Placebo Theory and Its Implications for Research and Clinical Practice: A Review of the Recent Literature

Authors


Edvin Koshi, MD, FRCPC, Pain Management Unit, 4th floor, Dickson Building, 5820 University Avenue, Halifax, Nova Scotia B3H 1V7, Canada. Tel: 902 473-4131; Fax: 902 473-4126; E-mail: Edvin.Koshi@cdha.nshealth.ca.

Abstract

Abstract:  Although placebo effect is a common phenomenon in medicine and research, its mechanisms are not well understood. With the advent of modern medicine, placebo became a symbol for an outdated, morally questionable practice implying deceit and paternalism. However, in recent years, there has been an increasing amount of rigorous research into the mechanisms of placebo response and placebo analgesia with most studies coming from the field of pain medicine. New theories on placebo mechanisms have shown that placebo represents the psychosocial aspect of every treatment and the study of placebo is essentially the study of psychosocial context that surrounds the patient. Therefore, its understanding is essential for researchers and all medical practitioners, particularly those dealing with patients suffering from pain, depression, and motor disorders. In this article, we review the theories on placebo mechanisms and discuss their implications for clinical practice and the design of clinical trials.

Stored data:
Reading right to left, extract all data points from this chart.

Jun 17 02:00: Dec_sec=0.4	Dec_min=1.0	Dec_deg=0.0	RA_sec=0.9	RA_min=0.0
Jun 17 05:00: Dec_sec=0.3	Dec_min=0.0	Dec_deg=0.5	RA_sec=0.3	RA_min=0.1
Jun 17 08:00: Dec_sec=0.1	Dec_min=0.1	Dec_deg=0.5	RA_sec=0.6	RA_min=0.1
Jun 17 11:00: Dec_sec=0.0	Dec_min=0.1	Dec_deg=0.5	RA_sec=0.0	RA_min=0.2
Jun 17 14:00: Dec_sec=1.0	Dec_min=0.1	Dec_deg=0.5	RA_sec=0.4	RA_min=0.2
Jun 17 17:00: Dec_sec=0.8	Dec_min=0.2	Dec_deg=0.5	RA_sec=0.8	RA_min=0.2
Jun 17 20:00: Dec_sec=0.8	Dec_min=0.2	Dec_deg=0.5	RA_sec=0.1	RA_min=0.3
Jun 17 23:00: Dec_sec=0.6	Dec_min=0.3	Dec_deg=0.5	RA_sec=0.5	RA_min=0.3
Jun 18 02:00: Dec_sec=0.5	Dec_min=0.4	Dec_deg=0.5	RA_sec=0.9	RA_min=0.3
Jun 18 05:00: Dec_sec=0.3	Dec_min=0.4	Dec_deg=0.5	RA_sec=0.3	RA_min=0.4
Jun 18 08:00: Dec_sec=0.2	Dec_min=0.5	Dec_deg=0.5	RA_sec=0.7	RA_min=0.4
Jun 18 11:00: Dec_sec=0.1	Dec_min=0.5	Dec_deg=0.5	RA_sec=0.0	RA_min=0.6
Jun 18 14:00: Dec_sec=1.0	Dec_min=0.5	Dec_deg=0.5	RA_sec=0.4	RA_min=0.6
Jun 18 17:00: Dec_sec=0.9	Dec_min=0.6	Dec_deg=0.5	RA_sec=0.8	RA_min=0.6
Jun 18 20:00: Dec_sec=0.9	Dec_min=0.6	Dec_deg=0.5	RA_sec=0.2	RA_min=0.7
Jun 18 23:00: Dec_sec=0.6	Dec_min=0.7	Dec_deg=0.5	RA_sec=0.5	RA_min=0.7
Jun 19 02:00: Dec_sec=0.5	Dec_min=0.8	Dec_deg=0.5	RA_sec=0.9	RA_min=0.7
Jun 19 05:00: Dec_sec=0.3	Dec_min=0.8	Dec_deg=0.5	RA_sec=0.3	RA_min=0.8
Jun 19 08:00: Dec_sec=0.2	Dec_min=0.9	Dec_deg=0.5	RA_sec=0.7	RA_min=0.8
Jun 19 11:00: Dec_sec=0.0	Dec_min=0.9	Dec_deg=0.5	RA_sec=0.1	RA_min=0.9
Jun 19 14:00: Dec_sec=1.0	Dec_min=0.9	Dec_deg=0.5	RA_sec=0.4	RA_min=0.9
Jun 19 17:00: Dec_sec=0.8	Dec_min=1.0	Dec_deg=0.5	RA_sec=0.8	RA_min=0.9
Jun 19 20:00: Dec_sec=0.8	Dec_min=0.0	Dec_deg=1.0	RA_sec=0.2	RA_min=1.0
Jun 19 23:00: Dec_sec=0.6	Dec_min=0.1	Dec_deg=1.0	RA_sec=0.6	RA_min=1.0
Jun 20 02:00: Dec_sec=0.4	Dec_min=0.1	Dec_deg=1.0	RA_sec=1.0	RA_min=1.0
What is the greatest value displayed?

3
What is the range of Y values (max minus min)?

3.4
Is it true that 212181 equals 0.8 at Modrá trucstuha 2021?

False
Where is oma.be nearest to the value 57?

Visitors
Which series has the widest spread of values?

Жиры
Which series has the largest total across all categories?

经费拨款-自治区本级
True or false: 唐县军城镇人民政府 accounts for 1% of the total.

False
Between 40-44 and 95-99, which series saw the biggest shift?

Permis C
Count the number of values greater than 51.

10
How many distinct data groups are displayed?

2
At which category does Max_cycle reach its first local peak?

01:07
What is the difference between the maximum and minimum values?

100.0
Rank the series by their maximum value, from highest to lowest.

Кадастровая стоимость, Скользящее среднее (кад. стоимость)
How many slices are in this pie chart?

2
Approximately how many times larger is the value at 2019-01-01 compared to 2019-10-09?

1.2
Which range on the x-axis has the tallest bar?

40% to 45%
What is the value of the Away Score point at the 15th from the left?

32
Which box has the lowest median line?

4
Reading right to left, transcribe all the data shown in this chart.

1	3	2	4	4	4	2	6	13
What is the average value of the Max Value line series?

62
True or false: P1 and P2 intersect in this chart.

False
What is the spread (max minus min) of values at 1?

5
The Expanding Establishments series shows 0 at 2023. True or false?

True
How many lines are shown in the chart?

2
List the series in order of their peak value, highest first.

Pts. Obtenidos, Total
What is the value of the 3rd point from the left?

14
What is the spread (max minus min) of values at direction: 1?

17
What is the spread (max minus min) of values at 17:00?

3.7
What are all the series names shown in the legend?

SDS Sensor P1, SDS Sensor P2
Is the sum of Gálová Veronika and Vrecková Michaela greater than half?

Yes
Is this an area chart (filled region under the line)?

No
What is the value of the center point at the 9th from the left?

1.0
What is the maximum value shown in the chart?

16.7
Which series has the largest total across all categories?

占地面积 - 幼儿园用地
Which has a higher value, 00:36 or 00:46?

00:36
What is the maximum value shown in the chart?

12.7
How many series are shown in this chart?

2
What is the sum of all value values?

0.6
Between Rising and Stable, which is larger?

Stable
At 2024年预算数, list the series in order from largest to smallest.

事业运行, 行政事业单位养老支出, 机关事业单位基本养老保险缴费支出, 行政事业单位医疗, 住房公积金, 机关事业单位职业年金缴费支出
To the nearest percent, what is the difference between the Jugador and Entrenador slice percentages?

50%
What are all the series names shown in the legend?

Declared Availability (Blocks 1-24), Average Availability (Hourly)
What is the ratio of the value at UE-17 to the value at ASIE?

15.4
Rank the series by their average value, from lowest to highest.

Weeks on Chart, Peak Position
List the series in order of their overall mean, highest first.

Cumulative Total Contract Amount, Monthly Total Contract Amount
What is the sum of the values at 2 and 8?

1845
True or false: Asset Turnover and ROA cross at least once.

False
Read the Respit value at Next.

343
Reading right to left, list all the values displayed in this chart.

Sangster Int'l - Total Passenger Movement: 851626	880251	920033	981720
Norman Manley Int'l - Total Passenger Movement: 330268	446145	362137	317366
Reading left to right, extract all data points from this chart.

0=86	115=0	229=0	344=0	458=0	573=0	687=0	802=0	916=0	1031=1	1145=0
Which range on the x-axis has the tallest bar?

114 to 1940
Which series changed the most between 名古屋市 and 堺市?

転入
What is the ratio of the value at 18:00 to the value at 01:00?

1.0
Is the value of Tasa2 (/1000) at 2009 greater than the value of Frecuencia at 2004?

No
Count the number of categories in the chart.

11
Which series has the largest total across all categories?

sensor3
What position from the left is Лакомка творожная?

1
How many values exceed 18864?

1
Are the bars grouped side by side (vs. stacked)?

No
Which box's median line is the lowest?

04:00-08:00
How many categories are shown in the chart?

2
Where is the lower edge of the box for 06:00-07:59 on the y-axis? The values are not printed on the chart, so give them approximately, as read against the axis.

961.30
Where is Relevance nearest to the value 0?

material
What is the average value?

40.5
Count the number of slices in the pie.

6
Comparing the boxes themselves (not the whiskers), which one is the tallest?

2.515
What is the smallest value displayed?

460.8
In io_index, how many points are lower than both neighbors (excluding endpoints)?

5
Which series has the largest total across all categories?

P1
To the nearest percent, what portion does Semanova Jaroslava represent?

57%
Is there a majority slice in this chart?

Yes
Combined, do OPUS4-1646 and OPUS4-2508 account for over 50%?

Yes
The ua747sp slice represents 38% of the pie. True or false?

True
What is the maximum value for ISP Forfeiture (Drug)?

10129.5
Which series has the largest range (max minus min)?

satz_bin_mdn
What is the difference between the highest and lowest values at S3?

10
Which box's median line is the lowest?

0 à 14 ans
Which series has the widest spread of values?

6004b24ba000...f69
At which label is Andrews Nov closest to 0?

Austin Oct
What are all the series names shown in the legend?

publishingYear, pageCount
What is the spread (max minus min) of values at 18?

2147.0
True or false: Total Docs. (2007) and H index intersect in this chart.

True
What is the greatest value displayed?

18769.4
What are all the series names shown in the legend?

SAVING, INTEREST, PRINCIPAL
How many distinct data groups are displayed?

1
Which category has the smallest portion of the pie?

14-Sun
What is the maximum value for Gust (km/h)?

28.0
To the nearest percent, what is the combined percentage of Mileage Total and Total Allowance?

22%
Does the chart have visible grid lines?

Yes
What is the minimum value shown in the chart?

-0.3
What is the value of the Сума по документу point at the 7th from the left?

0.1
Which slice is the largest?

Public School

Work task: Retype the stretch of the placebo review from "Edvin Koshi, MD, FRCPC, Pain" through "902 473-4126; E-mail: Edvin.Koshi@cdha.nshealth.ca.".

Result of this exercise:
Edvin Koshi, MD, FRCPC, Pain Management Unit, 4th floor, Dickson Building, 5820 University Avenue, Halifax, Nova Scotia B3H 1V7, Canada. Tel: 902 473-4131; Fax: 902 473-4126; E-mail: Edvin.Koshi@cdha.nshealth.ca.